▶ EXERCISE REQUIREMENTS
In the records, find each line where "CBDCs" occurs, and copy it.

Records excerpted from a collection:
---------------

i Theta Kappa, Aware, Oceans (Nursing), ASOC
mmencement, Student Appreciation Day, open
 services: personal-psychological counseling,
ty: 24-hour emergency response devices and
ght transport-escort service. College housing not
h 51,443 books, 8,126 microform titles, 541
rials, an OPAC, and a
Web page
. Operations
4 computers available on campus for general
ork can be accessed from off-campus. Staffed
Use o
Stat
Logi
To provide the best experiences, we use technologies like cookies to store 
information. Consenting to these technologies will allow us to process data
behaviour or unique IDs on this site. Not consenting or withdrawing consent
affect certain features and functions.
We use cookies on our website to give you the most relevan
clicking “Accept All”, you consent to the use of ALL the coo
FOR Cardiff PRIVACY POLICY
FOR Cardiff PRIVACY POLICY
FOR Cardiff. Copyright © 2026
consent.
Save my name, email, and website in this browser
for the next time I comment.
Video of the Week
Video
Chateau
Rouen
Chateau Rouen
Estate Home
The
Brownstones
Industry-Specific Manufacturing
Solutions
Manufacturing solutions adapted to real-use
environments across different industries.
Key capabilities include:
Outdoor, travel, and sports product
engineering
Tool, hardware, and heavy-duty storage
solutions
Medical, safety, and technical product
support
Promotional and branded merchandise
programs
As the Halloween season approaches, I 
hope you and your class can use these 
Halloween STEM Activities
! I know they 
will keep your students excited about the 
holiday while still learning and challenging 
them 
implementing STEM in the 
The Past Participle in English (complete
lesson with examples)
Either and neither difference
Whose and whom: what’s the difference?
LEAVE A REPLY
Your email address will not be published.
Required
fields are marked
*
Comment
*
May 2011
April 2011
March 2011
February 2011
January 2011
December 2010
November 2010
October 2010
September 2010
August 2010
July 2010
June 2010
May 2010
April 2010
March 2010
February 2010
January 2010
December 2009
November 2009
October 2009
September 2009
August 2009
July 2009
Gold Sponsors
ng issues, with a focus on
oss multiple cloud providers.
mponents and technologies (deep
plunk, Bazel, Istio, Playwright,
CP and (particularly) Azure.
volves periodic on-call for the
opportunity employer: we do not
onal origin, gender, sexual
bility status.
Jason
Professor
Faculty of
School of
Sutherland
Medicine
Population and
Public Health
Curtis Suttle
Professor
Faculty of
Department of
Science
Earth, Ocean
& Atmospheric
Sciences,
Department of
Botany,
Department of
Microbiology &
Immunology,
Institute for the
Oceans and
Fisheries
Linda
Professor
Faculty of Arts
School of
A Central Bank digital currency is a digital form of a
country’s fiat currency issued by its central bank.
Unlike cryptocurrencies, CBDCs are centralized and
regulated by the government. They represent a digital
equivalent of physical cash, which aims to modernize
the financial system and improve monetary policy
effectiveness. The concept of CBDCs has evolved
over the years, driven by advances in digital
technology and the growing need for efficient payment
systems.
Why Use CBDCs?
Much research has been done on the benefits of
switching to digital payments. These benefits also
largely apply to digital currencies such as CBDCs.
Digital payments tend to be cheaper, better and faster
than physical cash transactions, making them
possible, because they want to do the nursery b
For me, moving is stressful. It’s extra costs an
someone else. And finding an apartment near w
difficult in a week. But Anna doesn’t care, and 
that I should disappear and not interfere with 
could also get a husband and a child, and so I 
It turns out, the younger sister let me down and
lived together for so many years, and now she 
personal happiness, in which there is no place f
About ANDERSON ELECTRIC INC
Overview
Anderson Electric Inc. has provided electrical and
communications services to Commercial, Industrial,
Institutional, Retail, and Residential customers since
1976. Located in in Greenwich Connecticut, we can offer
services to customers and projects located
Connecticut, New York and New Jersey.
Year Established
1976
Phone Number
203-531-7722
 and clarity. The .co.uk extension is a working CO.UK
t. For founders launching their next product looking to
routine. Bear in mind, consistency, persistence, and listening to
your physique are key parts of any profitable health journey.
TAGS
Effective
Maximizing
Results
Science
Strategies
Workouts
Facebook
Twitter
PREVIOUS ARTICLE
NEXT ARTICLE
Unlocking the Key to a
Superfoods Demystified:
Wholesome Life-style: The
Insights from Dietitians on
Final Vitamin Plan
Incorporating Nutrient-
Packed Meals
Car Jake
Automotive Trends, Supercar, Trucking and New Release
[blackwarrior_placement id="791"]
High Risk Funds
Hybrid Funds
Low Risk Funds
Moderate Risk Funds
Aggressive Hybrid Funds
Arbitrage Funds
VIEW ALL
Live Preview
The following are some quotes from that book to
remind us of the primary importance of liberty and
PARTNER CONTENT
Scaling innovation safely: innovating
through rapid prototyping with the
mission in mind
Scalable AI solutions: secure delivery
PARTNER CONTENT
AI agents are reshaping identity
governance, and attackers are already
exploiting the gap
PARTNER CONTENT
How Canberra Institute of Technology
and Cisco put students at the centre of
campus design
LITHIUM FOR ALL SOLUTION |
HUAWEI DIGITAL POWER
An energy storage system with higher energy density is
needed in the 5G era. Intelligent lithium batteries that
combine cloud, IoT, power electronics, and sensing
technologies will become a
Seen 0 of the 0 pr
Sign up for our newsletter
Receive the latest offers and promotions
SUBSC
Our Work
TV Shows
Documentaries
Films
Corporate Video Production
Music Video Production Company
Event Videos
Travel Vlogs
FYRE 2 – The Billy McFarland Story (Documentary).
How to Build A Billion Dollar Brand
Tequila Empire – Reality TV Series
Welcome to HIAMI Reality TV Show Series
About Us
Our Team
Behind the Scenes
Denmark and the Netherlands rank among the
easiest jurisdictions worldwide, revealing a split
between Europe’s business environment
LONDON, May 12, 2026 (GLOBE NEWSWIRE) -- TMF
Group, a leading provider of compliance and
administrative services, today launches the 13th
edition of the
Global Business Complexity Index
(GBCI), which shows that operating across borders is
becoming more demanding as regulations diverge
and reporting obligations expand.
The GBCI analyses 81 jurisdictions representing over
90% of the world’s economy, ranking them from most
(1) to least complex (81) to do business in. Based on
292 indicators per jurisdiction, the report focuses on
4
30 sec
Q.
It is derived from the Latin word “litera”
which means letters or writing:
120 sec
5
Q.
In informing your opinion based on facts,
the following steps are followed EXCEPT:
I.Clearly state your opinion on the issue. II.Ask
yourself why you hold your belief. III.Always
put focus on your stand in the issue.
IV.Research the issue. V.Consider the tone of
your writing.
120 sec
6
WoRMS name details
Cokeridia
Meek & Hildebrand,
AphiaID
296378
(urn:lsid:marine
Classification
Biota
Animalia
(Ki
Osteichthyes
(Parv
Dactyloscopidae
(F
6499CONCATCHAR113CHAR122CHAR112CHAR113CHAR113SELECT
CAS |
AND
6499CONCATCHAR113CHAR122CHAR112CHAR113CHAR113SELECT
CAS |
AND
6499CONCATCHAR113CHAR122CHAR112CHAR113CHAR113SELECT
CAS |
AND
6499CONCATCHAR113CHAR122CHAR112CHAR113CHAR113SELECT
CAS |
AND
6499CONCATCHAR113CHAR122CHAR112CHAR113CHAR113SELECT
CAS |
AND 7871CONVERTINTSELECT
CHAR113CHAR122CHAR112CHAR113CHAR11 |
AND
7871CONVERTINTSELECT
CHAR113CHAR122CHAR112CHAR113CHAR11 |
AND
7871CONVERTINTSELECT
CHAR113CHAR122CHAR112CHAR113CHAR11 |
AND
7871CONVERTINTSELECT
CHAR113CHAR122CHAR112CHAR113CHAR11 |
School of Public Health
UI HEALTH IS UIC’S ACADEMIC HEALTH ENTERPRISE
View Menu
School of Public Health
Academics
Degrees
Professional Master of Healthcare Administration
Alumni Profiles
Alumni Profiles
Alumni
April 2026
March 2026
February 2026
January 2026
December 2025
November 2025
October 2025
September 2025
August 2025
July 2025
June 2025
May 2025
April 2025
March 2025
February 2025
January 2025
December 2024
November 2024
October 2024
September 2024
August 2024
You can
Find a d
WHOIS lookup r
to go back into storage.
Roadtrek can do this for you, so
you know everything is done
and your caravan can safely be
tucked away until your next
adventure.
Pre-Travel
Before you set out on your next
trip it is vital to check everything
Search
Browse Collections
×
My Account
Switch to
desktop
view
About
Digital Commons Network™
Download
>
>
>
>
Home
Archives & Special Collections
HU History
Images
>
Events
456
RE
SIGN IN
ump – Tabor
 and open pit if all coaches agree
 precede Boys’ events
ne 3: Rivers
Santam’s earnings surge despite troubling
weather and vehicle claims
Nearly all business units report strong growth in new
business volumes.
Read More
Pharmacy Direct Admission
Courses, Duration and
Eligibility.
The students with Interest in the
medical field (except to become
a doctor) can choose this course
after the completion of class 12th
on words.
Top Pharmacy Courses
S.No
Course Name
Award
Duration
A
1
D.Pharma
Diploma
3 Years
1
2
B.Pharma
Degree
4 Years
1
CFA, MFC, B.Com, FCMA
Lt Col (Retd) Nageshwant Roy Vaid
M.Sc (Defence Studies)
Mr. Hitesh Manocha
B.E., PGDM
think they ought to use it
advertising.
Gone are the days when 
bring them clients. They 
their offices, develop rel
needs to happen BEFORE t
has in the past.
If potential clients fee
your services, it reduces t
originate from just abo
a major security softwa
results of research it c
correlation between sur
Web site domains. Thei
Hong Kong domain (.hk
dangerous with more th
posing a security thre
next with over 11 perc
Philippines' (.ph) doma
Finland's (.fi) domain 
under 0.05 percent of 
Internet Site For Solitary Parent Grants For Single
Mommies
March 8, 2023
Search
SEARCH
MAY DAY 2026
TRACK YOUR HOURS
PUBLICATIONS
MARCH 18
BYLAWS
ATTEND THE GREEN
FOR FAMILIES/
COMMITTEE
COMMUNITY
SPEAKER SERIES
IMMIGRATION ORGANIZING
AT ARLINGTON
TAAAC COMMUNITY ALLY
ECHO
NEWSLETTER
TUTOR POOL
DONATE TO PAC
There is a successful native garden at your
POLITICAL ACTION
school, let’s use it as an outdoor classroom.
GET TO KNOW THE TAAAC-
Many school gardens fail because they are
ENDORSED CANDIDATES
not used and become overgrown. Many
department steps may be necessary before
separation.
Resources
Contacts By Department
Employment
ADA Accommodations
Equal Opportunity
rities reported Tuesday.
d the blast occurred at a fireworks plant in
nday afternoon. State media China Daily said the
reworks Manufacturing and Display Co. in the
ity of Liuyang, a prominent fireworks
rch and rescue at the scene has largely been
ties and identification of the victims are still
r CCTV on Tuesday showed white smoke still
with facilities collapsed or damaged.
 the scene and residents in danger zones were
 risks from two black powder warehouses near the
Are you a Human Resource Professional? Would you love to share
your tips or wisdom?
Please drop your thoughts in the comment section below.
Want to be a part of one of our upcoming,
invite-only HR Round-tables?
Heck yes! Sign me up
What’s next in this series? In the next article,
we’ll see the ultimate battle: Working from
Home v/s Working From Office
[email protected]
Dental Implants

---------------

▶ TASK SOLUTION
Unlike cryptocurrencies, CBDCs are centralized and
effectiveness. The concept of CBDCs has evolved
Why Use CBDCs?
largely apply to digital currencies such as CBDCs.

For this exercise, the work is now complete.